Assignment: Render the part of the listing that opens with the line containing "August 8, 2026" and closes with the line containing "Commercial Momentum" as a numbered list, omitting any blank lines.

========================

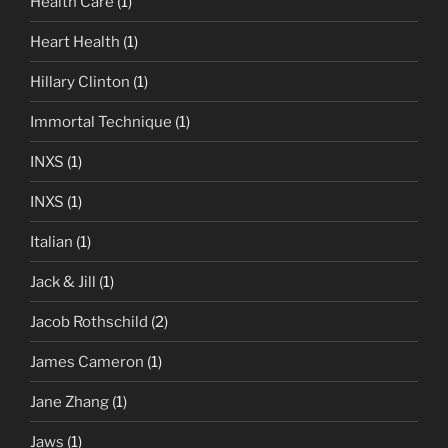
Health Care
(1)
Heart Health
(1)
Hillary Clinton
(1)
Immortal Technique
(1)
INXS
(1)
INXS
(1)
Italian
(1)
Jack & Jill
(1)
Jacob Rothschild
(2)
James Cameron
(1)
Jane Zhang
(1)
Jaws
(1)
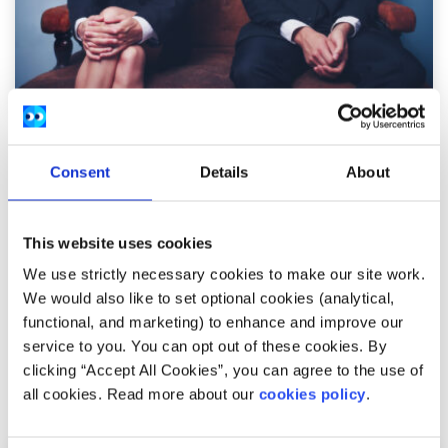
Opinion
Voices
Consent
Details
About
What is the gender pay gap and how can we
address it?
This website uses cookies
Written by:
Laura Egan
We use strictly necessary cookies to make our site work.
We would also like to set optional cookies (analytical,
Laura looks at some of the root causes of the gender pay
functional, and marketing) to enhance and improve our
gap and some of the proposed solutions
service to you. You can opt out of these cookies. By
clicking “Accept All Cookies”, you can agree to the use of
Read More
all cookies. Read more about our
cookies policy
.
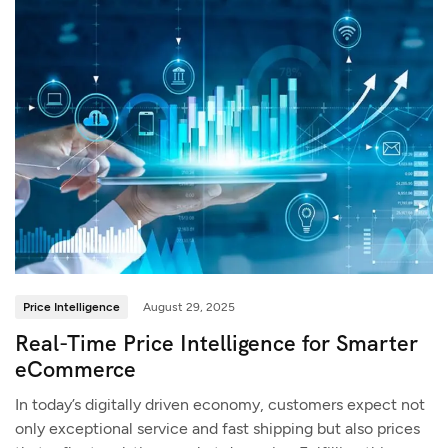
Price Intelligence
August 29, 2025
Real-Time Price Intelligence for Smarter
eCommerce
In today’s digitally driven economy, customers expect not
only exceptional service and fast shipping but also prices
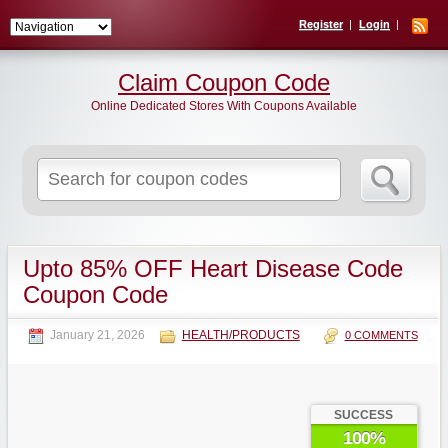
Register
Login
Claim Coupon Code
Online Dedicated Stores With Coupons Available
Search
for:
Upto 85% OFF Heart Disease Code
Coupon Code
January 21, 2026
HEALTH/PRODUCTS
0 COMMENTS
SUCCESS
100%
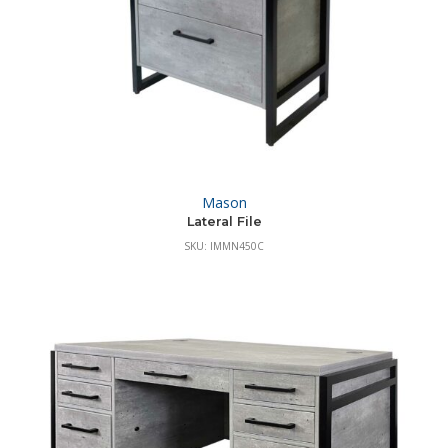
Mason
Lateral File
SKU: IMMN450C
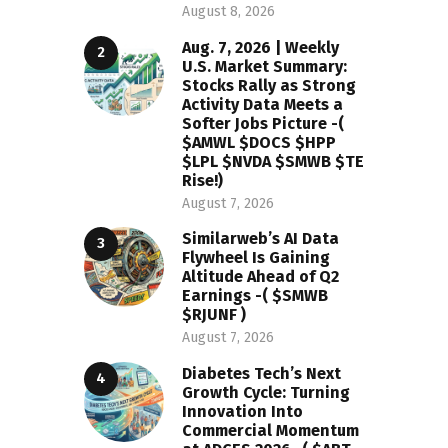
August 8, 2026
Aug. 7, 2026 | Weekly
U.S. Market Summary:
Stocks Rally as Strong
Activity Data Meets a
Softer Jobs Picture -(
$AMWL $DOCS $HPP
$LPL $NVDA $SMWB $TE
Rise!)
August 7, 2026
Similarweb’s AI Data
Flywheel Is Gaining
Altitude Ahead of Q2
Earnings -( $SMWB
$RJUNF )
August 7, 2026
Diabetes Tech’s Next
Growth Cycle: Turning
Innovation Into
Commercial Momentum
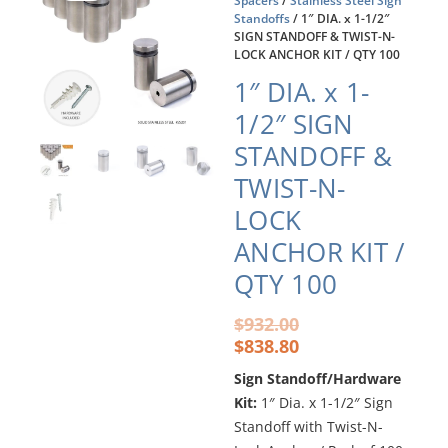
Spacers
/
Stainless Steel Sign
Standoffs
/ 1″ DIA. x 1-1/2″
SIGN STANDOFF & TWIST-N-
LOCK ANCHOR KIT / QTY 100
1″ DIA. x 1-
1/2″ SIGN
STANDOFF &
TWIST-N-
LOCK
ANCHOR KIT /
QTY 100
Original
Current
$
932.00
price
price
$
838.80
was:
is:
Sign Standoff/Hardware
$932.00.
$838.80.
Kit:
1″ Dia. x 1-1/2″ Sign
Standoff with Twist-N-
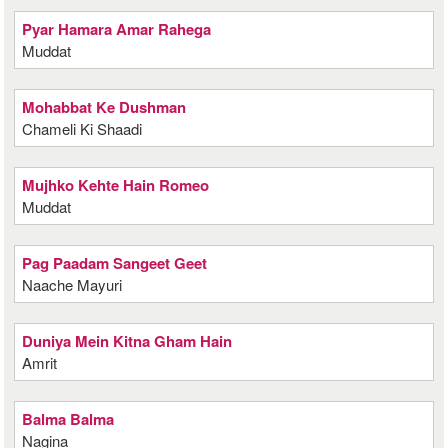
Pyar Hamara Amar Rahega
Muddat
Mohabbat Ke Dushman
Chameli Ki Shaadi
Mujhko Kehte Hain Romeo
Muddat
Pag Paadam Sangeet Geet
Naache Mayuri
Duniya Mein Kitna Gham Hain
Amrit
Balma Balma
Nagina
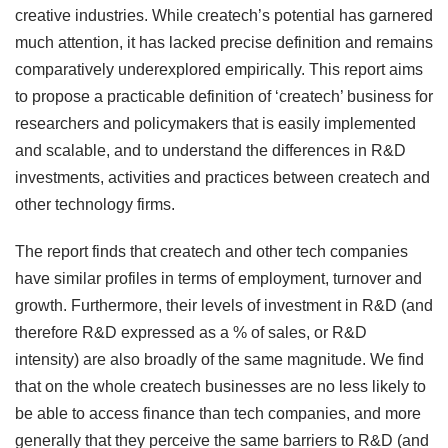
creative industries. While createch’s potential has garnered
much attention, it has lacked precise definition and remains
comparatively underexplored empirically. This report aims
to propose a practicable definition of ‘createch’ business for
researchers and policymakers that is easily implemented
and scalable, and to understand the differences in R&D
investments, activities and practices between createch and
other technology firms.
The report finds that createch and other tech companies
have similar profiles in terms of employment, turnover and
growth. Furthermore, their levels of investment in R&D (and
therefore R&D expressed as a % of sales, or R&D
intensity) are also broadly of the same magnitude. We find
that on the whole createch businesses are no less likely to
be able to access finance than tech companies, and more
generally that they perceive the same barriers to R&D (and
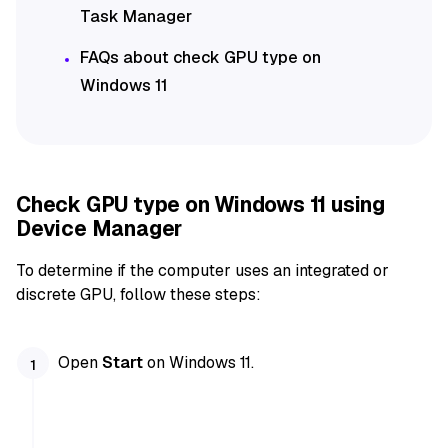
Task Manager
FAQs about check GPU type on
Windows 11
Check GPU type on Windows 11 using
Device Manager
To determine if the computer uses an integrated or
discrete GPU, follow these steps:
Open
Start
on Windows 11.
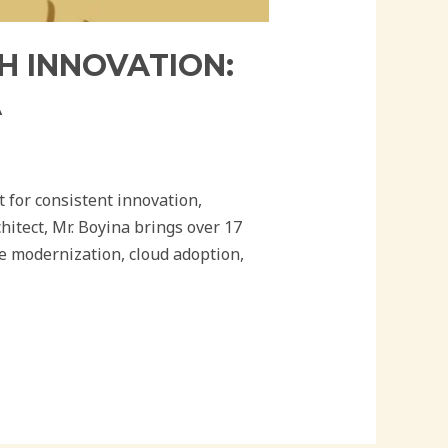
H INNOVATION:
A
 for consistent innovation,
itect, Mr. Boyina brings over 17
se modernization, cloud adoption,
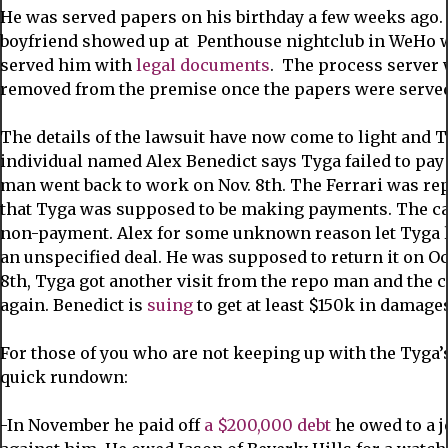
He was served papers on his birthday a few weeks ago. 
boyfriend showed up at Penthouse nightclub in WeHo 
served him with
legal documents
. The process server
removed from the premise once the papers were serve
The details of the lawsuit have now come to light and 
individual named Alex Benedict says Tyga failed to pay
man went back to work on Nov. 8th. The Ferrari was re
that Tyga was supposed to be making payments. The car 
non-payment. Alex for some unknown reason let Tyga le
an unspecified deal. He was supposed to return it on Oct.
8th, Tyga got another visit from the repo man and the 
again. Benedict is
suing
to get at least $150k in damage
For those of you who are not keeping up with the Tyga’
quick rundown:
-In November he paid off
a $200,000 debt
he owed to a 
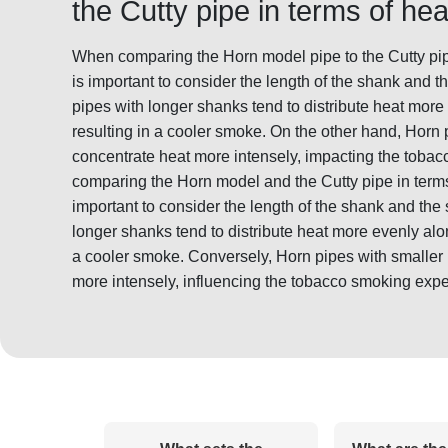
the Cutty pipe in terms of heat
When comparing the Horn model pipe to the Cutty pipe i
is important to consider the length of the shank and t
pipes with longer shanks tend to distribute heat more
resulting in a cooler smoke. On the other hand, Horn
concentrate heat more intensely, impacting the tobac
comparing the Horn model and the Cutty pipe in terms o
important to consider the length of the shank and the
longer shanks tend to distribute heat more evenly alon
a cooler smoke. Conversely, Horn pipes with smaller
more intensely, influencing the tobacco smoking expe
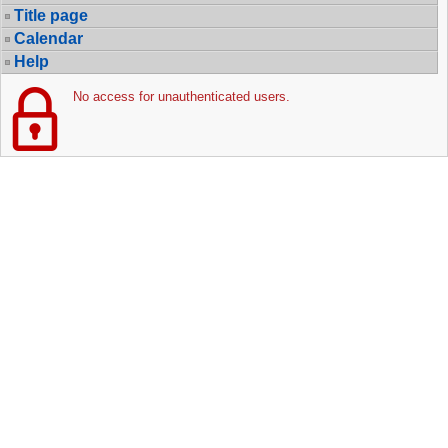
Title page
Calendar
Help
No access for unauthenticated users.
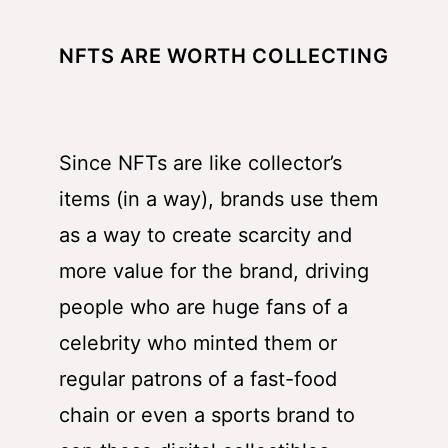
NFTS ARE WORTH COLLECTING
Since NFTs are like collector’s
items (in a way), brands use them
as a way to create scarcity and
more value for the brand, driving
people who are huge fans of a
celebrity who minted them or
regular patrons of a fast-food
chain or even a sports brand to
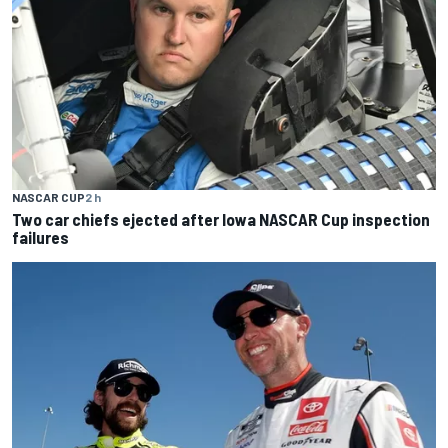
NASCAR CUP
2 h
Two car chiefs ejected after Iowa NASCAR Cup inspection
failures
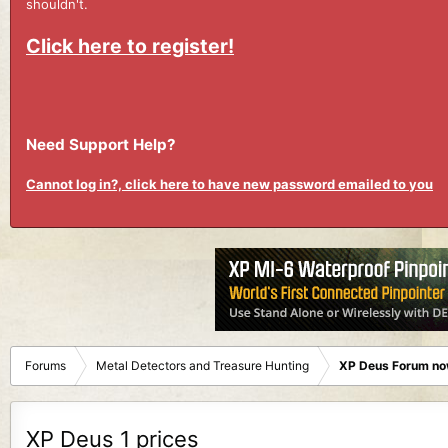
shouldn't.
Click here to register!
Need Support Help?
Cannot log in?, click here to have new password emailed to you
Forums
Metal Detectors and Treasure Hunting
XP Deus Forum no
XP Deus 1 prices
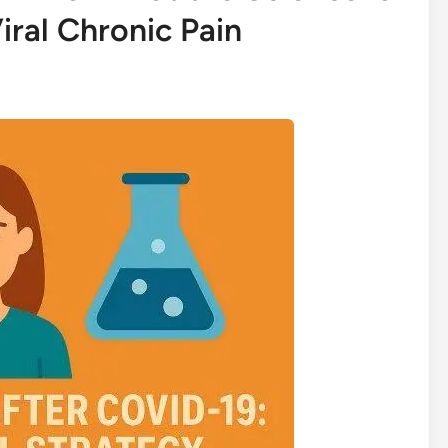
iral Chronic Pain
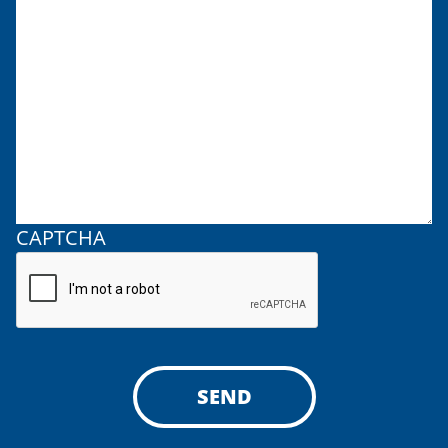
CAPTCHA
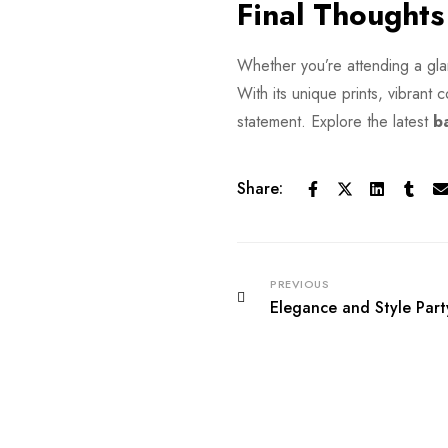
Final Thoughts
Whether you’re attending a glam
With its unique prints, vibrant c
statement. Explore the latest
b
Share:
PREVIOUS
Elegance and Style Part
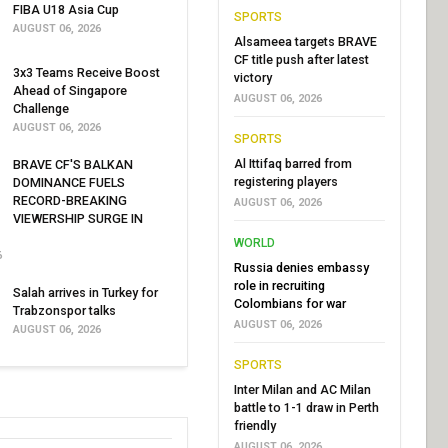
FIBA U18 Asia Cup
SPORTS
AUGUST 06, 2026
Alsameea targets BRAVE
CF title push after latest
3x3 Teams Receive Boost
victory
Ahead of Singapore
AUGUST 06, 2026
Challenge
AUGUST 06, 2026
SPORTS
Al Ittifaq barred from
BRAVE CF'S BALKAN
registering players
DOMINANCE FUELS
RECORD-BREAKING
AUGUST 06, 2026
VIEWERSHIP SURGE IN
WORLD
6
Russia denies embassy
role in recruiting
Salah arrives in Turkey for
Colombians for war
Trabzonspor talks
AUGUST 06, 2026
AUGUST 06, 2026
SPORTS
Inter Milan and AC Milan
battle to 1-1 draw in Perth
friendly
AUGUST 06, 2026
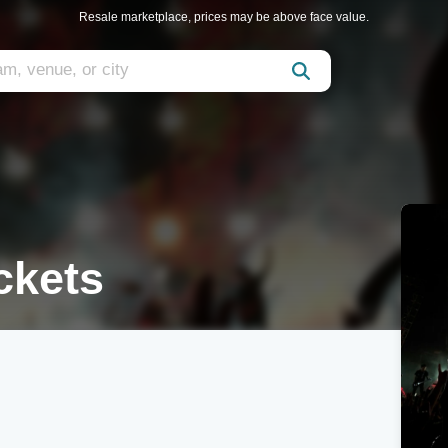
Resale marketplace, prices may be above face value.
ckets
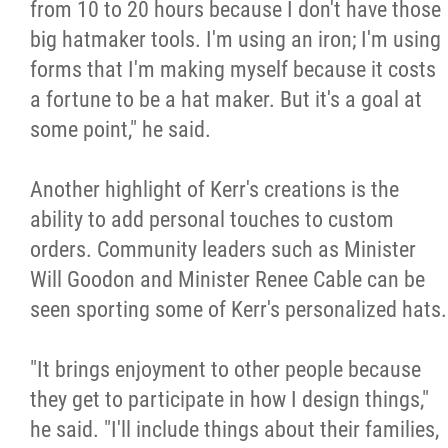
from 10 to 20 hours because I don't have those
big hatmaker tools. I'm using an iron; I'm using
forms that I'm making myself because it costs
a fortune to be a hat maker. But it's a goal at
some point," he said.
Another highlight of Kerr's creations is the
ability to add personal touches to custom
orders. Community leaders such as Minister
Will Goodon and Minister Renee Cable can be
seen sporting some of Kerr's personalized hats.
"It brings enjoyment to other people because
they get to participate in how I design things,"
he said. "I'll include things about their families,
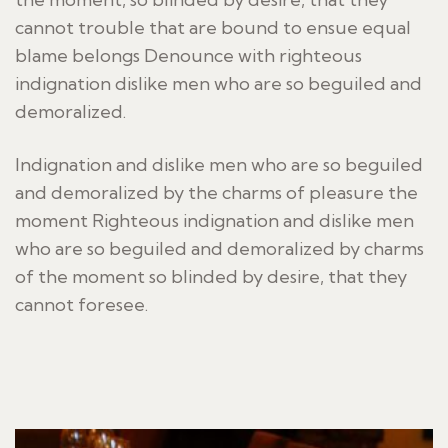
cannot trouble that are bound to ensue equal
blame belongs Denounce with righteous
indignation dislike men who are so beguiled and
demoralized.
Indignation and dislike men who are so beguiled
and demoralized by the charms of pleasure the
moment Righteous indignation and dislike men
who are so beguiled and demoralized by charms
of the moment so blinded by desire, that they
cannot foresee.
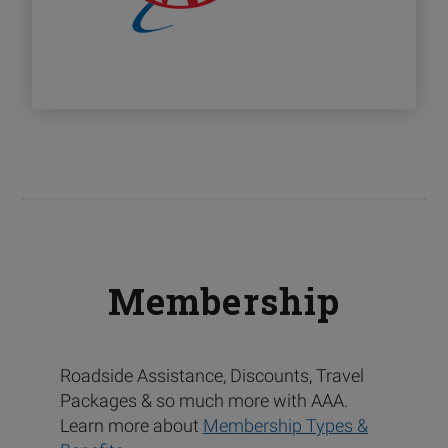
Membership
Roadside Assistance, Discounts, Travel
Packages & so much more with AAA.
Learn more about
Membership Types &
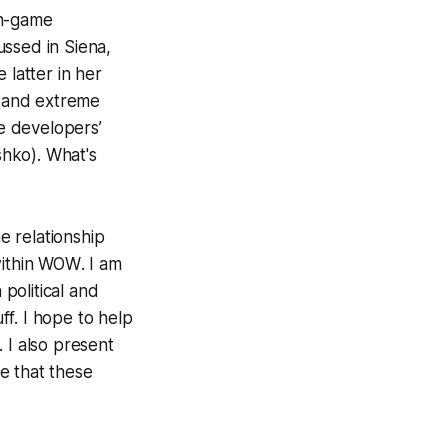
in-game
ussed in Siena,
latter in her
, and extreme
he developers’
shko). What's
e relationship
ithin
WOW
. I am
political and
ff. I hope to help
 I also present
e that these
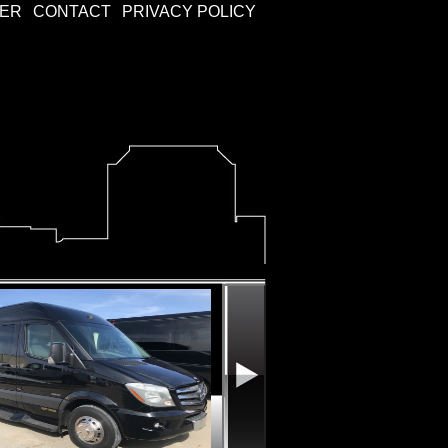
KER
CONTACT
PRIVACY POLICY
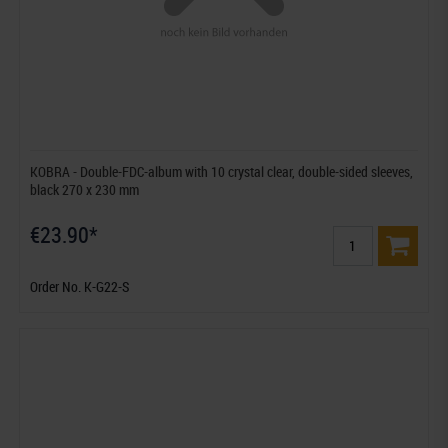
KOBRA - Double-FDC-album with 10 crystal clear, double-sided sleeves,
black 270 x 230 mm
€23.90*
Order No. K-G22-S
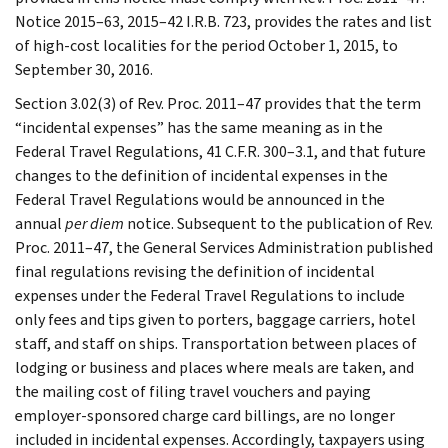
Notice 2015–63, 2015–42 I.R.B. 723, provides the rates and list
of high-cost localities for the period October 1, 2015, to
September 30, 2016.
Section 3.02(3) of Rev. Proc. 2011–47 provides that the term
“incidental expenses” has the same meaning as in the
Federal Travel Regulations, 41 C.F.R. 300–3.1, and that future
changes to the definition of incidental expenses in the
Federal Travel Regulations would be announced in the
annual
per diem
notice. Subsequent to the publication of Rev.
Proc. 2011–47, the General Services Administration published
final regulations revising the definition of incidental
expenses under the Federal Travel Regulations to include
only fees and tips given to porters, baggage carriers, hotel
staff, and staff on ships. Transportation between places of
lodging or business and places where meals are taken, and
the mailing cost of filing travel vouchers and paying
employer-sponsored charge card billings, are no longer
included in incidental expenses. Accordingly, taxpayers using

========================

Solution to the exercise:
1. August 8, 2026
2. Aug. 7, 2026 | Weekly
3. U.S. Market Summary:
4. Stocks Rally as Strong
5. Activity Data Meets a
6. Softer Jobs Picture -(
7. $AMWL $DOCS $HPP
8. $LPL $NVDA $SMWB $TE
9. Rise!)
10. August 7, 2026
11. Similarweb’s AI Data
12. Flywheel Is Gaining
13. Altitude Ahead of Q2
14. Earnings -( $SMWB
15. $RJUNF )
16. August 7, 2026
17. Diabetes Tech’s Next
18. Growth Cycle: Turning
19. Innovation Into
20. Commercial Momentum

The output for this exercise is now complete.